Warta

Tentara Thailand yang Membunuh Ulama Harus Diadili

Jumat, 9 Januari 2009 | 01:28 WIB

Bangkok, NU Online
Perdana Menteri baru Thailand harus menjamin bahwa pasukan yang menganiaya dan membunuh seorang ulama Islam di wilayah selatan diadili. Demikian dikatakan satu kelompok hak asasi manusia, Kamis (8/1), dan menambahkan bahwa penyiksaan seperti itu akan meningkatkan kerusuhan di wilayah itu.

"Menghukum tentara yang membunuh seorang imam di dalam tahanan militer akan menjadi ujian pemerintah perdana menteri baru, Abhisit Vejjajiva," kata kelompok Hak Asasi Manusia Human Rights Watch (HRW), yang berpusat di New York, Amerika Serikat, dalam sebuah pernyataan.<>

Imam Yapa Koseng, seorang pemimpin agama berusia 56 tahun, ditahan Maret tahun lalu dan meninggal beberapa hari kemudian di dalam tahanan militer di wilayah paling selatan, yang berpenduduk mayoritas Muslim, tempat aksi perlawanan untuk memisahkan diri berlangsung.
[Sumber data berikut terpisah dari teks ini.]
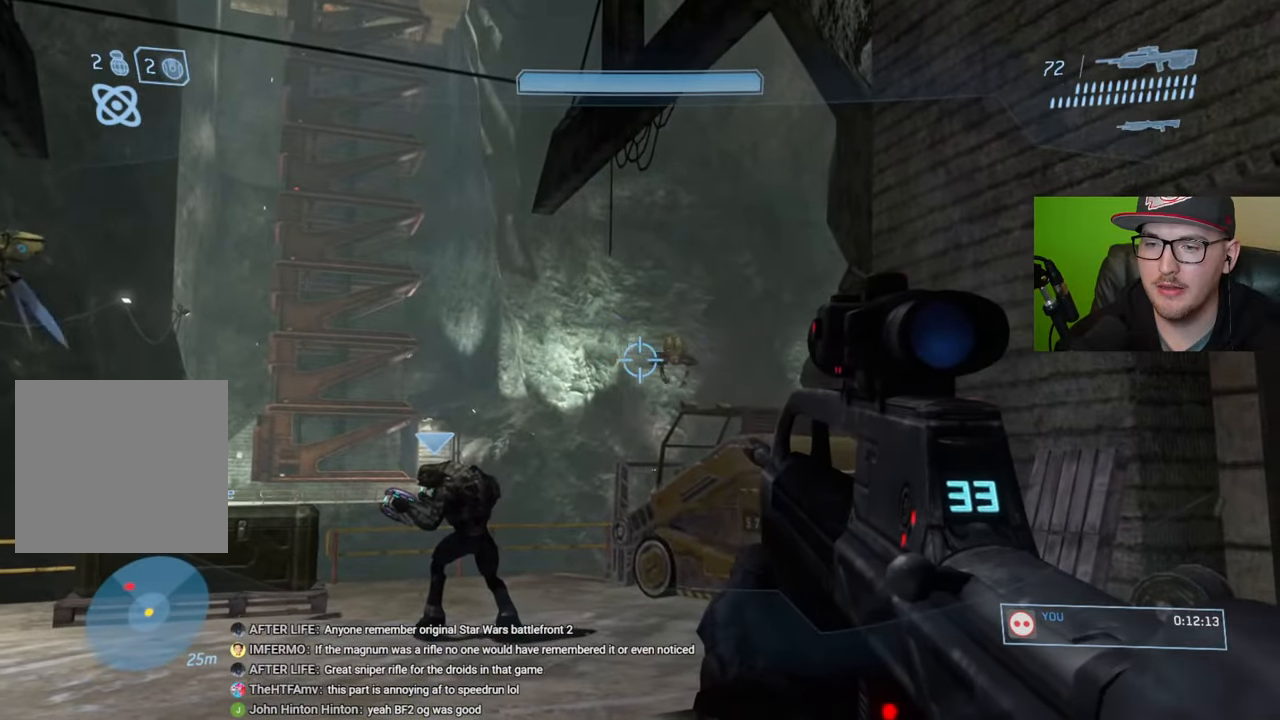
{"buttons": [], "left_stick": "center", "right_stick": "up-left", "events": [[166, "R2", "down"], [166, "right_stick", "center"], [300, "R2", "up"], [316, "right_stick", "left"], [500, "right_stick", "up-left"]]}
Abhisit dipilih parlemen 15 Desember, dan berikrar akan menghentikan aksi perlawanan lima tahun, yang menewaskan lebih dari 3.500 orang.

Satu pemeriksaan yang dilakukan di provinsi Narathiwat bulan lalu memutuskan bahwa Yapa meninggal setelah dipukul tentara selama pemeriksaan, kata seorang jurubicara militer kepada AFP dan menambahkan mereka berencana memulai proses persidangan lima tentara.

HRW mengatakan, kematian imam itu merupakan pelanggaran hak asasi manusia yang luas di wilayah selatan termasuk penahanan yang tidak sah dan sewenang-wenang dan penyiksaan termasuk pemukulan, penggunaan setrum listrik dan pencekikan.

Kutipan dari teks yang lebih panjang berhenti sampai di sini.